TIEMPO Y DESTINO
Defensas para evitar el cambio
Las multitudinarias manifestaciones de protesta contra la corrupción en la Administración pública no están dirigidas solo a determinados funcionarios, señalados como responsables de la situación precaria que sufre la población, al borde de la hambruna y la desesperación. Se dirigen fundamentalmente al sistema político imperante.
No se incrimina a la licenciada Baldetti y a otros funcionarios por ser ellos quienes son, sino por lo que representan: un sistema político vicioso, sostenido mediante elecciones periódicas en las que corre dinero proveniente, en muchos casos, de actividades ilícitas.
Las mismas manifestaciones se habrían desarrollado si la vicepresidenta hubiese tenido otros nombres y apellidos, y hubiese sido militante de un partido político distinto al que hoy gobierna. Y no se habría hecho nada contra ella si la CICIG no hubiese descubierto que su secretario privado era el jefe de una organización de defraudadores fiscales, en el ramo de aduanas, que se apropió ilegalmente de muchos miles de millones de quetzales.
El movimiento cívico actual —impresionante, como nunca antes se había visto, salvo las manifestaciones contra la dictadura ubiquista—, aspira a que las cosas en Guatemala, por fin, cambien radicalmente en favor de todos; e inmediatamente aparecen defensas preconcebidas diseñadas para evitar el cambio.
“Está bien —dicen— que Roxana haya sido obligada a renunciar, porque muy pocos creen que es ajena a la red La Línea. Pero, ningún otro funcionario debe ser tocado porque se crearía un vacío de poder de consecuencias imprevisibles”.
Ese temor no tiene sentido, pues no puede tener esas consecuencias un proceso de sucesión contemplado en la Constitución Política de la República; ley fundamental que tiene normas claras para producir cambios pacíficos en la Presidencia, la Vicepresidencia de la República, y otras entidades gubernativas.
Acerca de eso, la historia de Guatemala es aleccionadora. Ningún derrumbe de parte o de todo el Gobierno ha producido vacíos de poder ni consecuencias imprevisibles, porque inmediatamente después de dimisiones o derrocamientos, las piezas del dominio político se recomponen y todo continúa igual, salvo casos muy excepcionales.

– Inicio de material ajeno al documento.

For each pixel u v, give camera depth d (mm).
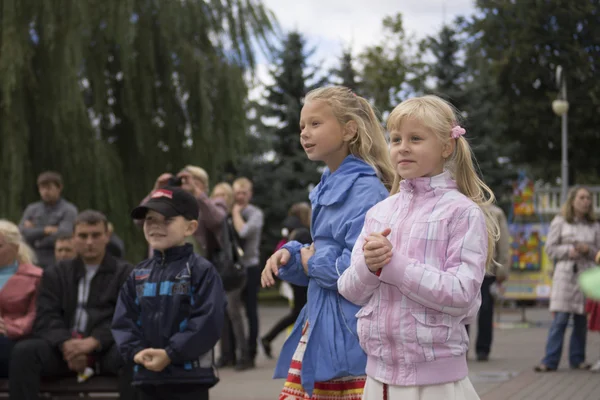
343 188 3525
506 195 28250
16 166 15164
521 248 18609
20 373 5441
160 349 4324
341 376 3447
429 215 2846
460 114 3191
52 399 5613
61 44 15461
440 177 2902
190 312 4402
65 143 15484
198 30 17594
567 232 9000
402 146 2883
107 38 15922
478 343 9930
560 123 33656
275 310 22812
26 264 6133
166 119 17406
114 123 17391
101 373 5625
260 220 9805
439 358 2766
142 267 4582
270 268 3639
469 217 2789
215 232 8234
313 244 3666
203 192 8195
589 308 8867
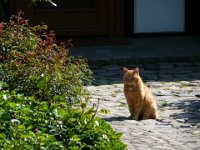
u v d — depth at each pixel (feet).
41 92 35.17
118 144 29.25
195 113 44.34
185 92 51.34
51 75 35.70
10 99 32.35
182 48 67.26
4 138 27.35
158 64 62.49
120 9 72.54
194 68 61.16
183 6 73.51
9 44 38.32
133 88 42.11
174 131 39.37
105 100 48.42
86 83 54.44
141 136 37.99
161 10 73.31
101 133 29.73
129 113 44.32
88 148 28.81
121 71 59.47
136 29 73.10
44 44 38.70
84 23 71.97
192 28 73.67
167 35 73.61
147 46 68.39
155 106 42.96
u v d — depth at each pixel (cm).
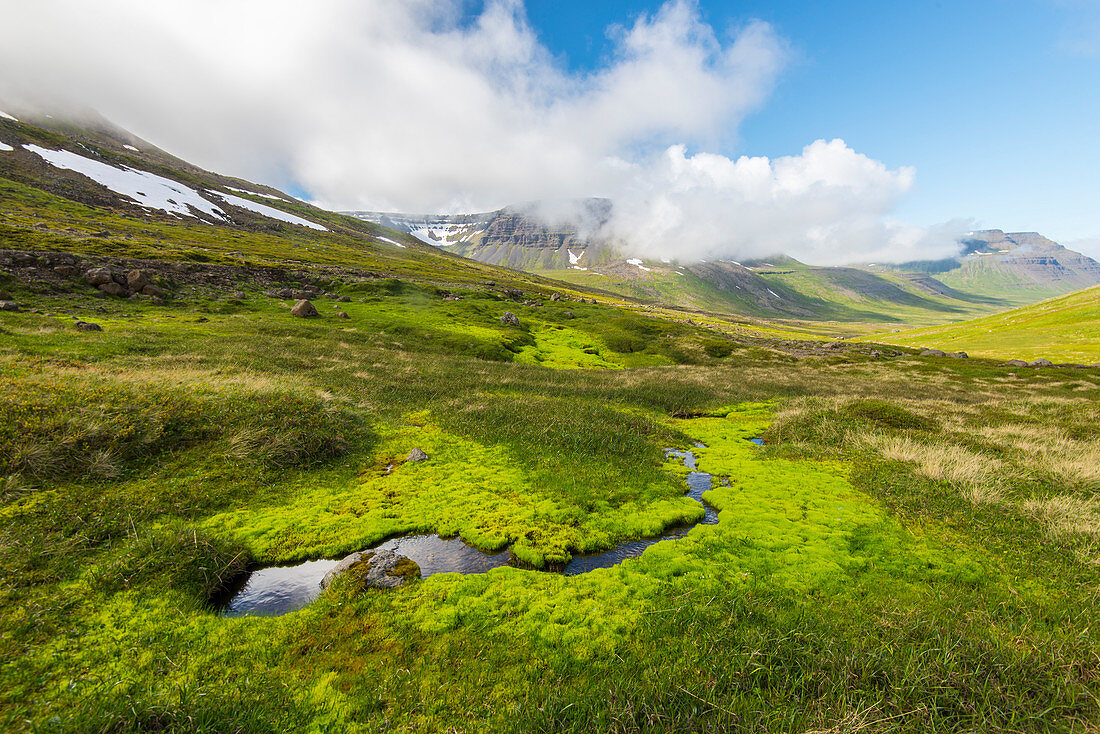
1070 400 3212
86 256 5466
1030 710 585
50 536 884
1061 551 994
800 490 1428
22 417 1197
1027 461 1551
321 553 1010
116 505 1039
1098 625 754
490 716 594
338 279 7956
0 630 652
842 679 638
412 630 756
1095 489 1313
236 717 566
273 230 16338
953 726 564
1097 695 600
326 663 682
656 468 1631
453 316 6875
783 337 12294
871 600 848
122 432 1266
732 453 1862
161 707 562
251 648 702
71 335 2952
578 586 899
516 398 2567
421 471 1477
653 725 572
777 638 727
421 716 595
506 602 841
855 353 8100
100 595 770
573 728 566
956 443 1803
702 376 4162
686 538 1111
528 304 9675
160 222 12675
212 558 901
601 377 3784
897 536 1109
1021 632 738
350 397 2180
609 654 713
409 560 982
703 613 805
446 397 2475
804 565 976
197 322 4466
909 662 660
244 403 1609
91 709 554
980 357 7919
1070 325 10319
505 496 1336
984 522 1148
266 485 1280
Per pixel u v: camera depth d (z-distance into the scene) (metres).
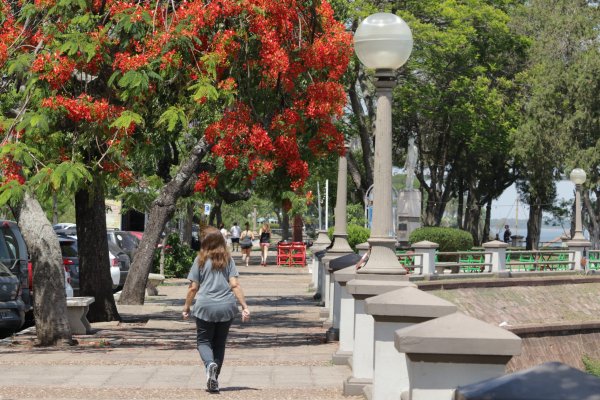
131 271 23.73
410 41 10.23
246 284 35.69
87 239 20.11
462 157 67.19
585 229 66.94
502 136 58.03
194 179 23.27
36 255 15.77
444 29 49.84
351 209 54.09
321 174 49.25
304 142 16.47
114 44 14.83
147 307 23.36
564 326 34.31
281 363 13.68
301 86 16.50
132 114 14.21
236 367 13.25
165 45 14.48
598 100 55.75
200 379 12.01
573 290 38.06
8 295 17.55
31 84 14.29
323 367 13.28
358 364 10.93
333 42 15.90
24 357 14.19
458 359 6.24
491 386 3.29
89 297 18.62
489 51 56.12
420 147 63.94
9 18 15.70
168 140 16.69
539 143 56.69
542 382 3.26
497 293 35.06
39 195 13.66
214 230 10.95
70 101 14.27
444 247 39.41
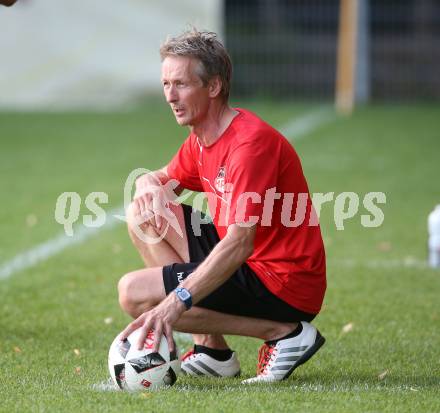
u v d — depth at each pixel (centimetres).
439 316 2155
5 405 1430
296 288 1560
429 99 7006
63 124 5953
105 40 6531
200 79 1499
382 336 1978
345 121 6119
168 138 5447
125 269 2669
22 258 2792
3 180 4209
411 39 6969
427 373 1675
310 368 1725
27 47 6531
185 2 6444
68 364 1734
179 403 1413
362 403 1420
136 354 1493
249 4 7050
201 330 1590
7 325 2055
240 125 1516
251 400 1429
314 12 7038
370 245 2991
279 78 7100
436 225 2711
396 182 4184
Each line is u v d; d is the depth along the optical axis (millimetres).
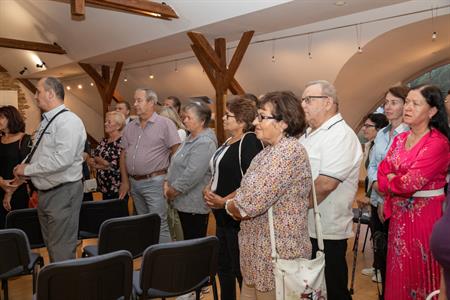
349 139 2197
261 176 1707
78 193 3062
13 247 2549
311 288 1699
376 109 8547
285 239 1744
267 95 1860
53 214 2967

Lo que sí puede tener consecuencias no previstas es la resistencia al cambio cuando la población lo exige, como ha sucedido en varias ocasiones.
¿Por qué el pueblo ha salido esta vez a las calles, y seguramente volverá a salir? Porque los partidos políticos y la organización estatal le han fallado.
Los manifestantes, por eso, denuncian a una Administración moralmente disminuida y financieramente desposeída de todo poder para hacer frente con eficacia a los grandes problemas sociales de la población. Una Administración sin iniciativa, sin creatividad, sin ideas originales, limitada a copiar reformas hechas en otros lugares —que no responden a las características y necesidades propias de la Nación guatemalteca— en los órdenes laboral, fiscal, económico, educativo, policial y administrativo. Forma de comportamiento político que ha hundido a Guatemala en un mar de limitaciones, en el que se asfixian permanentemente sus esperanzas.
¿Qué han hecho por mejorar el país los líderes políticos que han ejercido las funciones públicas en las últimas décadas? Repetitivamente lo mismo que hicieron sus antecesores, siempre con un mismo acento justificativo: la escasez de fondos fiscales. Y, ¿cómo puede el Gobierno disponer de dinero para contribuir al desarrollo si una parte sustancial de los impuestos va a parar a manos particulares, mediante procedimientos ilícitos?
Pregunta esta que responderá a su tiempo la población, mientras intenta retomar su papel de árbitro de su propio destino. Una población, digo, que durante seis décadas estuvo a la defensiva del Gobierno y que ahora ha decidido lanzarse a la ofensiva.